Sidetrek Project Structure
Here’s the overall structure of a Sidetrek project.
"your_project" placeholder
We use "your_project" as a placeholder for the name of your project.
Root Directory
- .venv: All your project dependencies are installed here. You may not see this directory here depending on your Poetry settings.
- .sidetrek: Sidetrek-specific configurations and metadata. It’s safe to push this directory to git.
- superset: Superset files. Superset is managed separately from the rest of the project in this directory for easy replacement.
- trino: Trino configuration files.
- your_project: All your project code goes here.
- init.py: Initializes the
your_project
Python package. - dagster: Contains Dagster project.
- data: Directory for example data files. Typically, you wouldn’t want to store your data in this repository - this is just for example data.
- dbt: Contains DBT project.
- meltano: Contains Meltano project.
- init.py: Initializes the
- .env: Environment variables for the project.
- .gitignore: Specifies files and directories to be ignored by Git.
- docker-compose.yaml: Docker Compose file for core services like Trino, Iceberg, etc. Does NOT include Superset - that’s managed separately in /superset directory.

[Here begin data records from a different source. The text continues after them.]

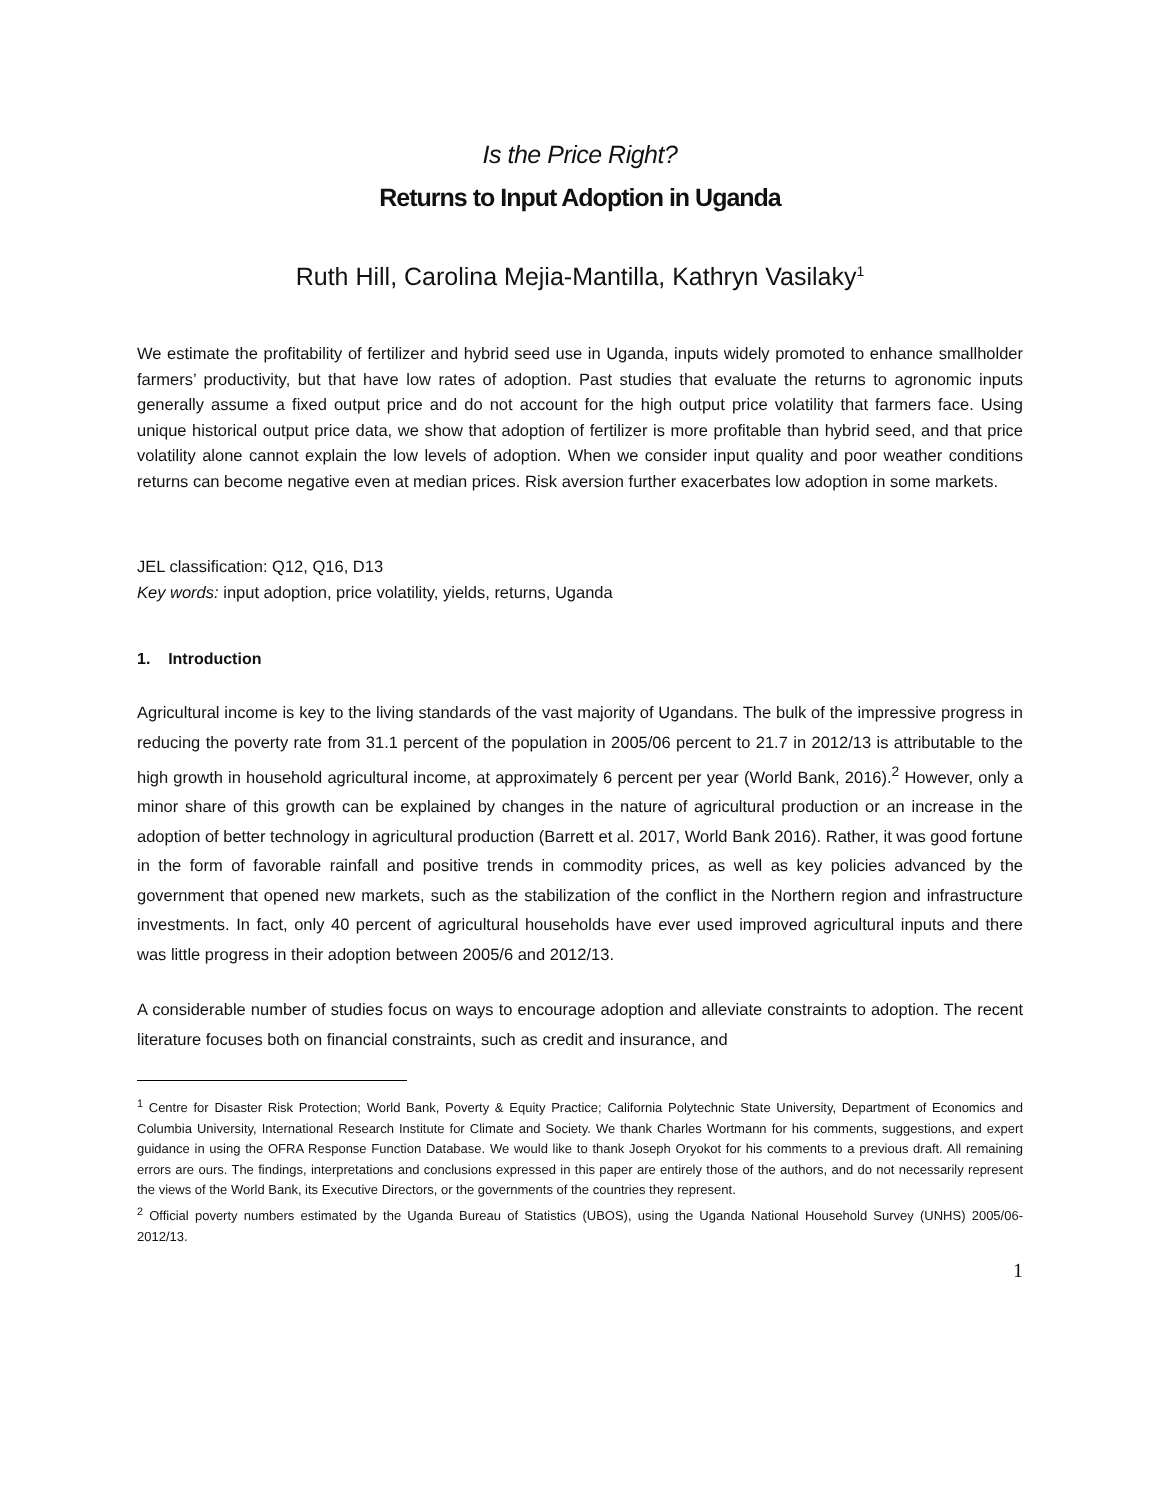Is the Price Right?
Returns to Input Adoption in Uganda
Ruth Hill, Carolina Mejia-Mantilla, Kathryn Vasilaky<sup>1</sup>
We estimate the profitability of fertilizer and hybrid seed use in Uganda, inputs widely promoted to enhance smallholder farmers’ productivity, but that have low rates of adoption. Past studies that evaluate the returns to agronomic inputs generally assume a fixed output price and do not account for the high output price volatility that farmers face. Using unique historical output price data, we show that adoption of fertilizer is more profitable than hybrid seed, and that price volatility alone cannot explain the low levels of adoption. When we consider input quality and poor weather conditions returns can become negative even at median prices. Risk aversion further exacerbates low adoption in some markets.
JEL classification: Q12, Q16, D13
Key words: input adoption, price volatility, yields, returns, Uganda
1. Introduction
Agricultural income is key to the living standards of the vast majority of Ugandans. The bulk of the impressive progress in reducing the poverty rate from 31.1 percent of the population in 2005/06 percent to 21.7 in 2012/13 is attributable to the high growth in household agricultural income, at approximately 6 percent per year (World Bank, 2016).<sup>2</sup> However, only a minor share of this growth can be explained by changes in the nature of agricultural production or an increase in the adoption of better technology in agricultural production (Barrett et al. 2017, World Bank 2016). Rather, it was good fortune in the form of favorable rainfall and positive trends in commodity prices, as well as key policies advanced by the government that opened new markets, such as the stabilization of the conflict in the Northern region and infrastructure investments. In fact, only 40 percent of agricultural households have ever used improved agricultural inputs and there was little progress in their adoption between 2005/6 and 2012/13.
A considerable number of studies focus on ways to encourage adoption and alleviate constraints to adoption. The recent literature focuses both on financial constraints, such as credit and insurance, and
<sup>1</sup> Centre for Disaster Risk Protection; World Bank, Poverty & Equity Practice; California Polytechnic State University, Department of Economics and Columbia University, International Research Institute for Climate and Society. We thank Charles Wortmann for his comments, suggestions, and expert guidance in using the OFRA Response Function Database. We would like to thank Joseph Oryokot for his comments to a previous draft. All remaining errors are ours. The findings, interpretations and conclusions expressed in this paper are entirely those of the authors, and do not necessarily represent the views of the World Bank, its Executive Directors, or the governments of the countries they represent.
<sup>2</sup> Official poverty numbers estimated by the Uganda Bureau of Statistics (UBOS), using the Uganda National Household Survey (UNHS) 2005/06-2012/13.
1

- poetry.lock: Lock file for Poetry managed dependencies.
- pyproject.toml: Project configuration for Poetry.
- README.md: Project overview and documentation.
- sidetrek.config.yaml: Configuration file for Sidetrek.
Why is Trino and Superset Outside the Project Folder?
Trino and Superset are not included within the “your_project” folder because they are deployed as separate services rather than being part of the project code.
These tools are independently managed and deployed, ensuring that any changes made to the user code do not affect their deployment. This separation allows for independent updates and maintenance of Trino and Superset without impacting the core project, making your data project more modular and manageable.
”dagster” Directory
Contains Dagster project files.
- .logs_queue, .nux, .telemetry: Dagster-specific metadata and configurations.
- history: Stores historical data for runs.
- runs: Directory for individual run data.
- runs.db: SQLite database file for storing run history.
- logs: Directory for logs.
- event.log: Log file for events.
- schedules: Directory for schedule data.
- schedules.db: SQLite database for schedules.
- storage: Directory for storage files.
- your_project: Core Dagster project files.
- init.py: Initializes the
your_project
module. - assets.py, dbt_assets.py, meltano.py: Python scripts defining various assets and integrations.
- init.py: Initializes the
- your_project_tests: Contains tests for the Dagster project.
- init.py: Initializes the
your_project_tests
module. - test_assets.py: Test cases for the assets.
- init.py: Initializes the
- .env: Environment variables specific to Dagster.
- pyproject.toml, setup.cfg, setup.py: Configuration files for Dagster project.
”data” Directory
Contains example data files for the project.
Do NOT put your actual data in this repository
Data is typically should not be kept in the data project - it should live in a proper storage elsewhere.
”dbt” Directory
Contains DBT project files.
- logs: Directory for log files.
- your_project: Core DBT project files.
- analyses: Directory for analyses.
- dbt_packages: Directory for DBT packages.
- logs: Log files for DBT operations.
- macros: Directory for DBT macros.
- models: Directory for DBT models.
- intermediate, marts, staging: Subdirectories for different stages of models.
- seeds: Directory for seed data.
- snapshots: Directory for snapshots.
- target: Directory for target files.
- compiled, dbt.log, graph.gpickle, manifest.json, etc.: Various files generated by DBT during runs.
- tests: Directory for tests.
- dbt_project.yml: DBT project configurations.
- profiles.yml: This is where you define your query engine adapter configurations (e.g. Trino).
“meltano” Directory
Contains Meltano project files.
- .meltano: This directory hosts Meltano generated files as well as virtual env for each extractor and loader.
- .env, .gitignore: Environment variables and Git ignore file for Meltano.
- README.md: Documentation for the Meltano project.
- analyze, extract, load, notebook, orchestrate, output: Directories for different stages of ELT (Extract, Load, Transform) and analysis.
- For example, you can add “example_csv_files_def.json” to “extract” folder for defining files for the extractor “tap-csv”
- plugins: Directory for Meltano plugins.
- transform: Directory for transformation files.
- meltano.yml: Main configuration file for Meltano.
- requirements.txt: Meltano-specific dependencies.